#### Exercise aim:
Out of the lines below, please list those that hold the string "Nutzlast".

#### Exercise data:
====================

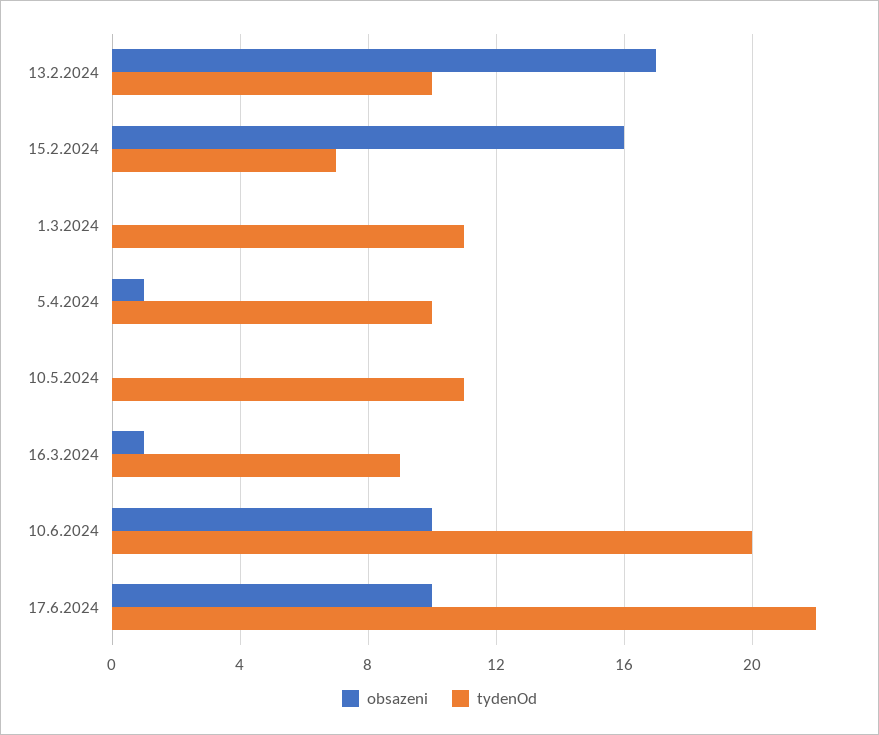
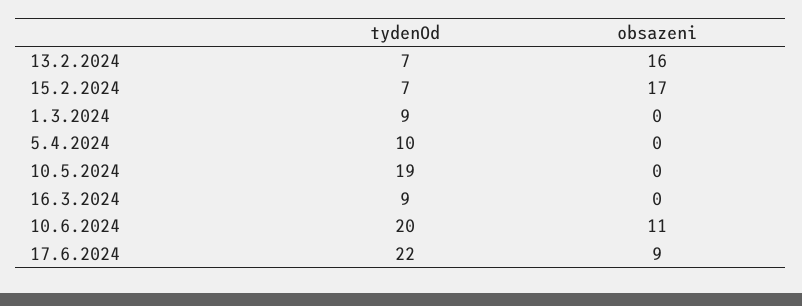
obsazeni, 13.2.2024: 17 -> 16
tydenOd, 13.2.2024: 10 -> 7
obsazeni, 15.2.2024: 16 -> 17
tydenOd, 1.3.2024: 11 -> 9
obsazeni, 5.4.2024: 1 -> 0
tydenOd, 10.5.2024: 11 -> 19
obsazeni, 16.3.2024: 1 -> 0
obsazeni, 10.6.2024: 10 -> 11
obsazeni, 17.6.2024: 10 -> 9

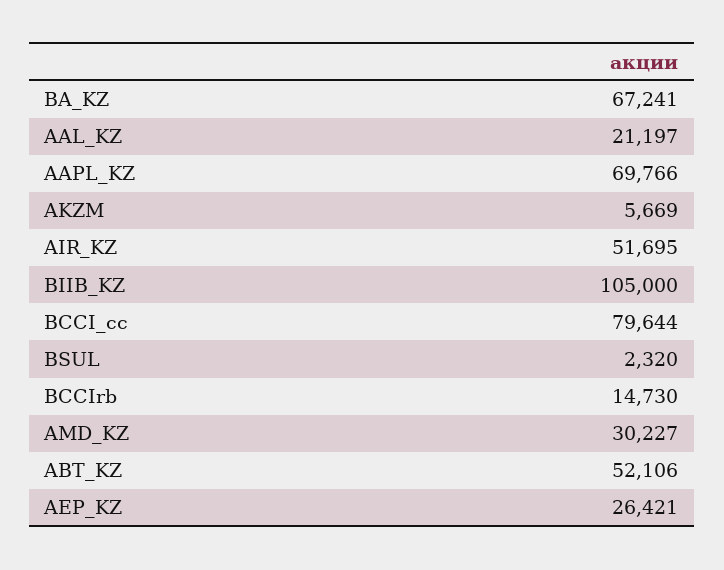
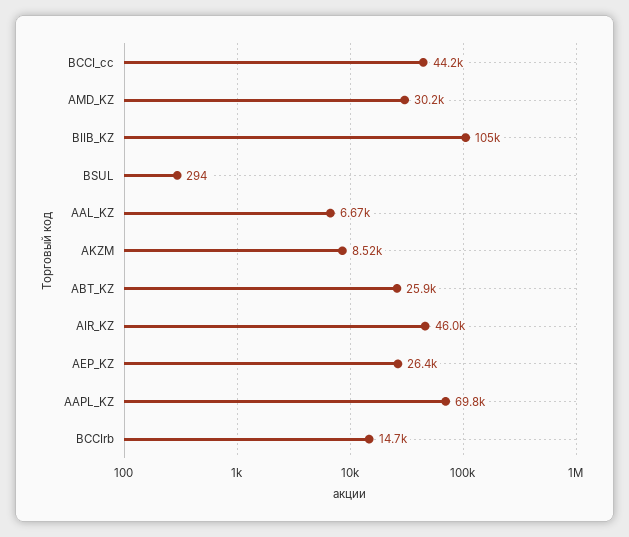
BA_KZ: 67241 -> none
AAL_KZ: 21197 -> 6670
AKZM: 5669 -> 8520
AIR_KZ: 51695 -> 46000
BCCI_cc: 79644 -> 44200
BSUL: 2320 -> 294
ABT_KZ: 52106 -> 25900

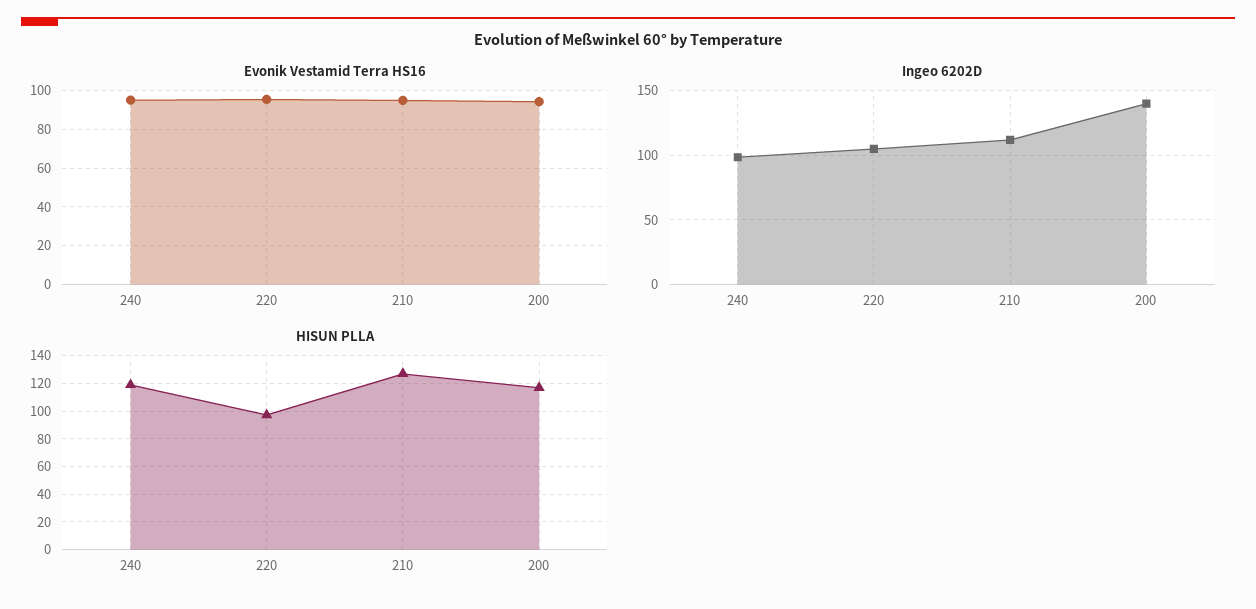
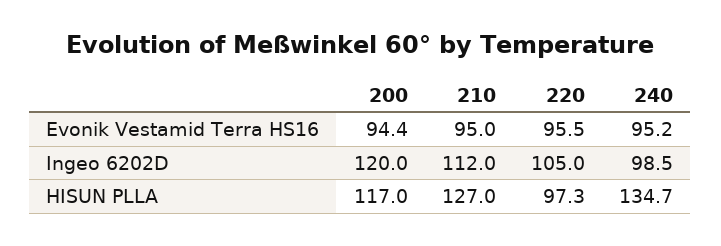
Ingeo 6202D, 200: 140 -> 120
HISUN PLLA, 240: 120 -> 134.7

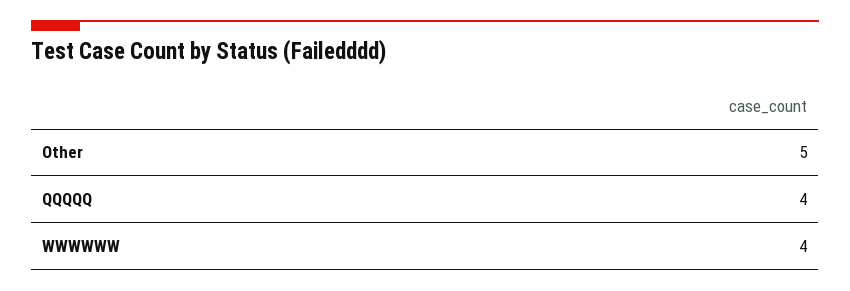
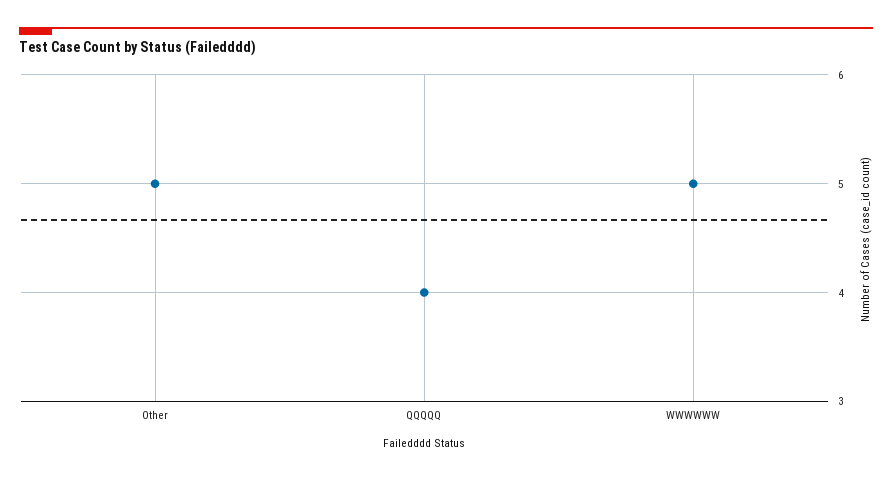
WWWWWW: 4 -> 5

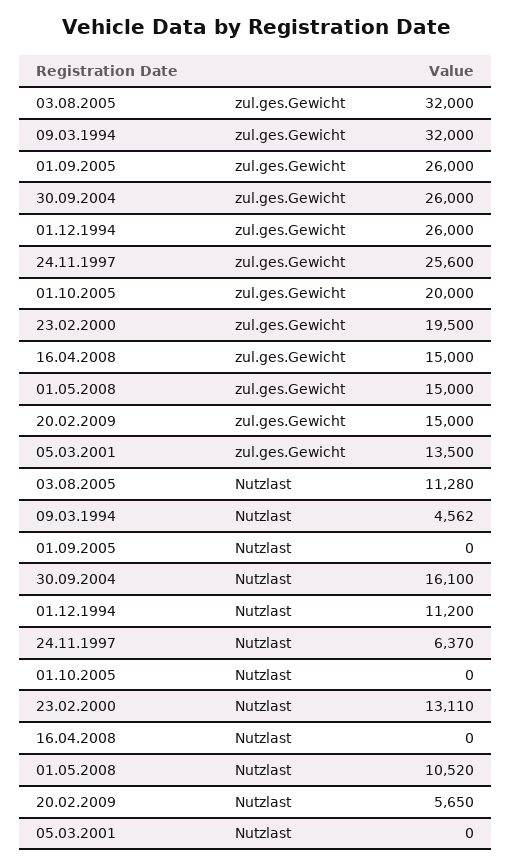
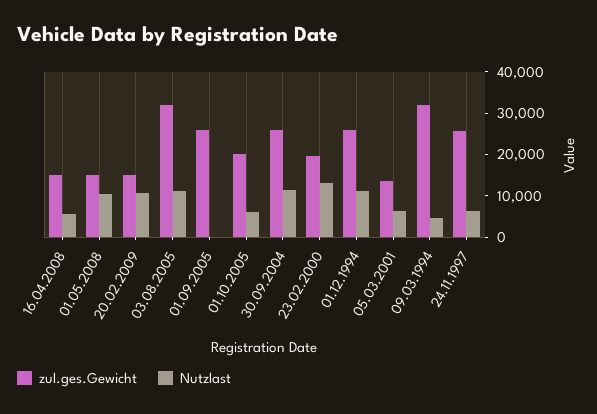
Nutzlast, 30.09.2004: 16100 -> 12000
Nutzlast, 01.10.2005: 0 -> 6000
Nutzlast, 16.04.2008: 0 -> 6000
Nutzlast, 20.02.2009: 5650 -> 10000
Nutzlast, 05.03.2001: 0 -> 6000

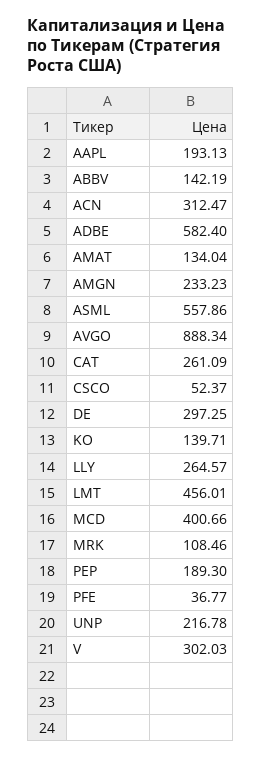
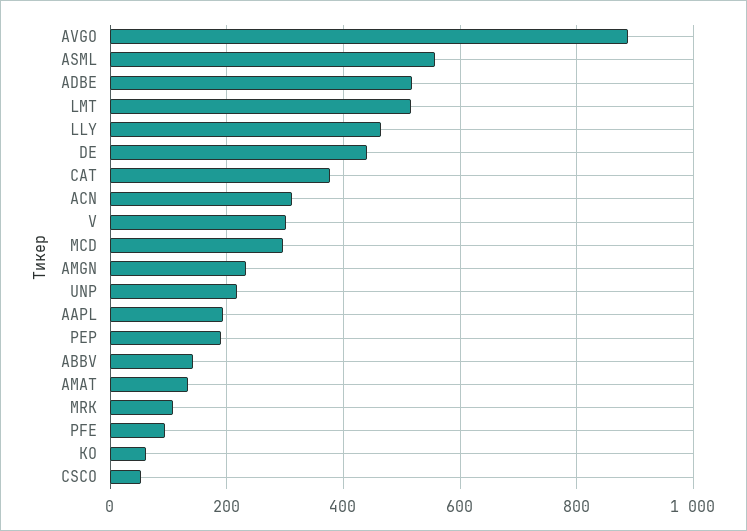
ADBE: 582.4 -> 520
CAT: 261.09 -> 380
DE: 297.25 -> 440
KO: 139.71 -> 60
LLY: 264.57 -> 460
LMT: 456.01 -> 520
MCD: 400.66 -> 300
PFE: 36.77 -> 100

====================

#### Final answer:
Nutzlast, 30.09.2004: 16100 -> 12000
Nutzlast, 01.10.2005: 0 -> 6000
Nutzlast, 16.04.2008: 0 -> 6000
Nutzlast, 20.02.2009: 5650 -> 10000
Nutzlast, 05.03.2001: 0 -> 6000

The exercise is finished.